Martin Feeley

Personal information
- Nationality: Irish
- Born: 13 August 1950
- Died: 21 December 2023 (aged 73)

Sport
- Sport: Rowing

= Martin Feeley =

Irish surgeon and rower (1950–2023)

Thomas Martin Feeley (13 August 1950 – 21 December 2023) was an Irish vascular surgeon and rower. He competed in the men's coxless four event at the 1976 Summer Olympics.

==Biography==
Feeley graduated from University College Dublin (UCD) in 1974 with a degree in medicine (MB BCh BAO). In 1979, he was conferred with the diploma of Fellowship of the Royal College of Surgeons in Ireland.
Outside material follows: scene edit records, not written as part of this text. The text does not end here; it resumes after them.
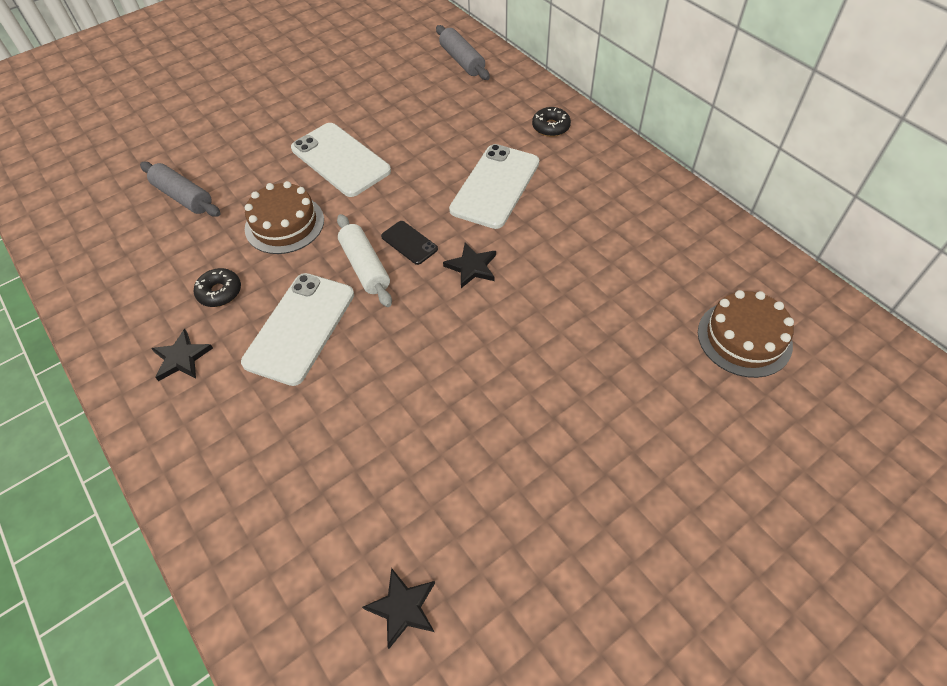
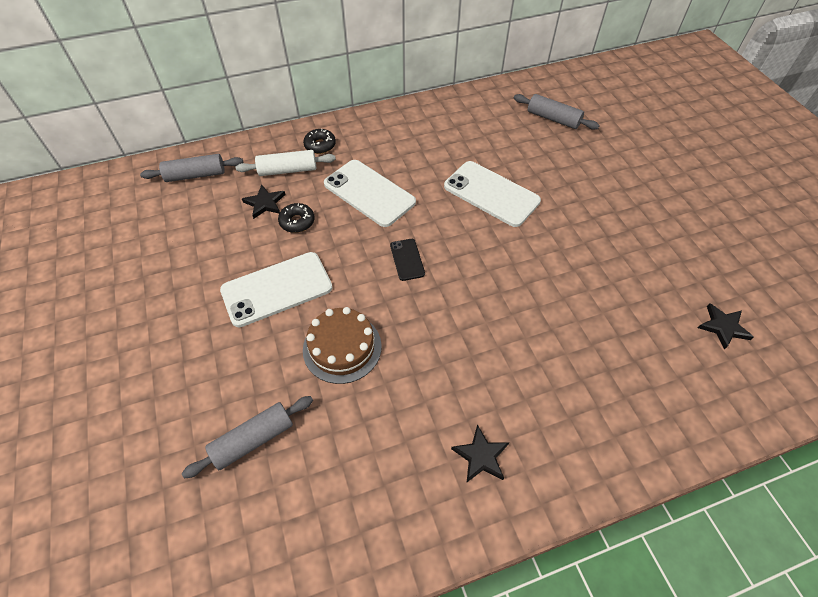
camera: 75 degrees left, 0 degrees up
black donut [194,268,241,307] -> black donut moved to [278,203,315,233]
white phone [241,273,354,386] -> white phone moved to [444,161,541,227]
white rolling pin [337,214,392,307] -> white rolling pin moved to [236,150,336,176]
black phone [381,221,438,265] -> black phone turned 75 degrees counterclockwise [390,239,425,281]
black star [443,243,496,288] -> black star moved to [242,185,285,219]
brown cake [698,290,794,378] -> grey rolling pin [514,94,600,130]

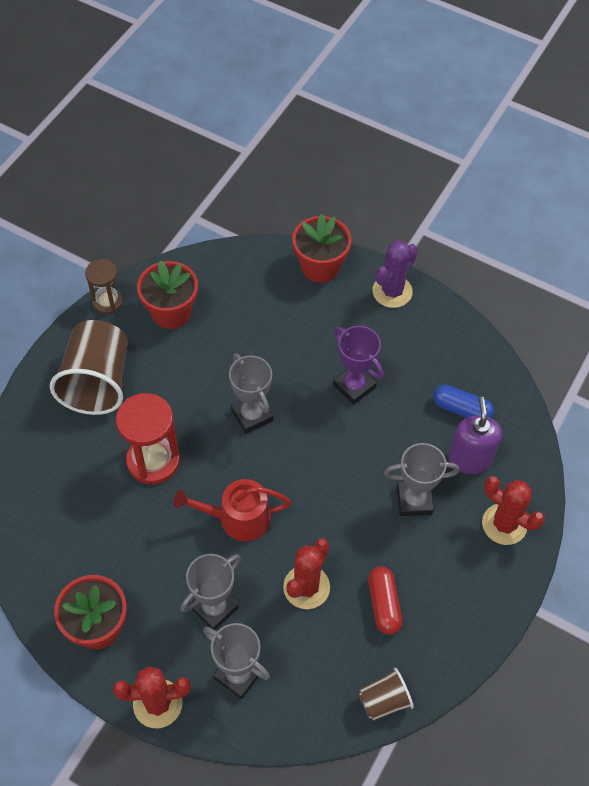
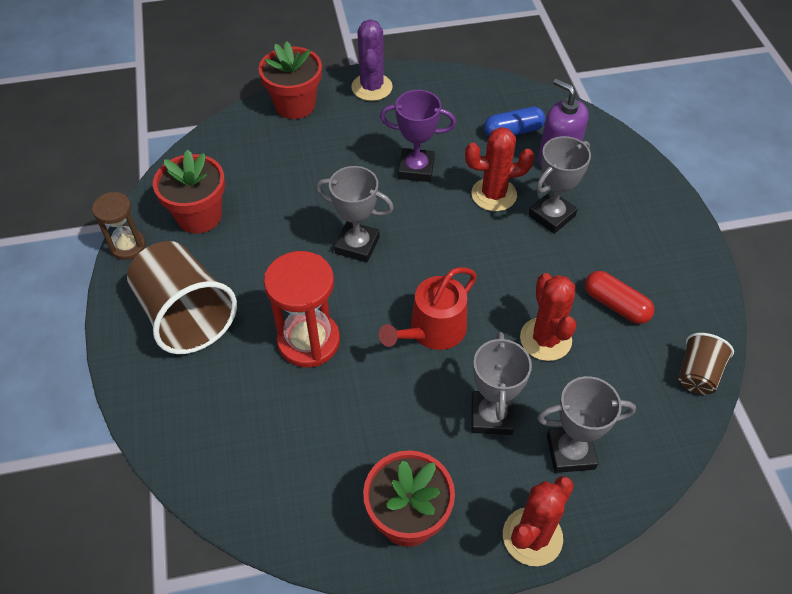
camera: 40 degrees left, 5 degrees down
red cactus [482,476,545,545] -> red cactus moved to [465,127,534,211]

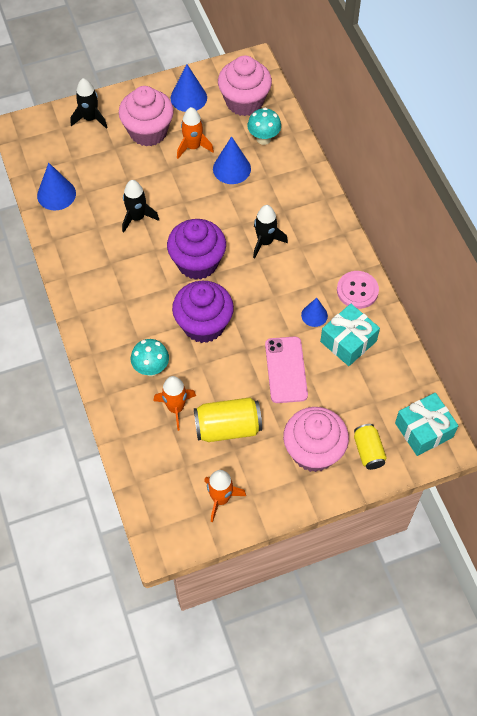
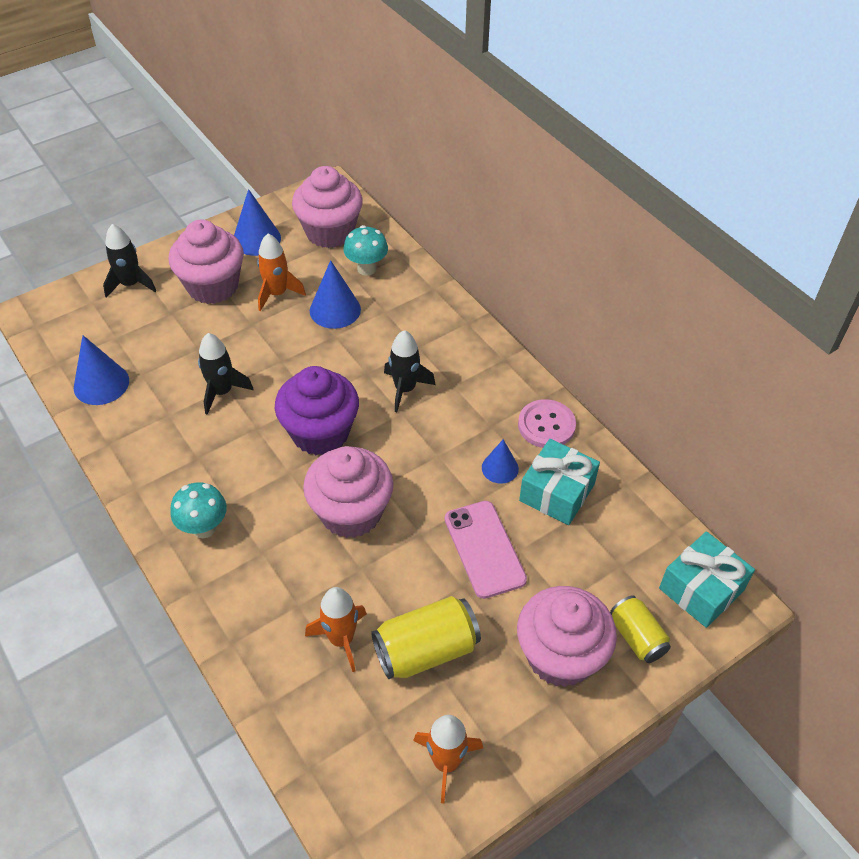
camera: 15 degrees left, 10 degrees down
turquoise mushroom [131,339,169,376] -> turquoise mushroom moved to [170,482,227,538]
purple cupcake [172,281,234,343] -> pink cupcake [303,446,393,538]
He went on to take a master's degree in surgery at the National University of Ireland in 1985.

Feeley remained involved with the UCD Boat Club as a coach in later years, and was awarded a "Graduate of the Year" sports award by the university in 2017.

In 2015, he took up the role of group clinical director at the Dublin Midlands Hospital Group, having previously been a consultant vascular surgeon and clinical director at the Adelaide and Meath Hospital, Dublin, incorporating the National Children's Hospital (now known as Tallaght University Hospital). He resigned from the role in 2020.

Feeley died on 21 December 2023, at the age of 73.